### AIM OF THE EXERCISE
Recast every line of the entries below as a Markdown table with two columns, Row and Entry Line, numbering each row and leaving out blank lines.

### DATASET EXTRACT
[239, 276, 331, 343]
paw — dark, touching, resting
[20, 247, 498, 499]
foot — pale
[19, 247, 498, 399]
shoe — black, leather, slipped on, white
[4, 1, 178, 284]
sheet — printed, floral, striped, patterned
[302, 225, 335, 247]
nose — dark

### ANSWER
| Row | Entry Line |
|---|---|
| 1 | [239, 276, 331, 343] |
| 2 | paw — dark, touching, resting |
| 3 | [20, 247, 498, 499] |
| 4 | foot — pale |
| 5 | [19, 247, 498, 399] |
| 6 | shoe — black, leather, slipped on, white |
| 7 | [4, 1, 178, 284] |
| 8 | sheet — printed, floral, striped, patterned |
| 9 | [302, 225, 335, 247] |
| 10 | nose — dark |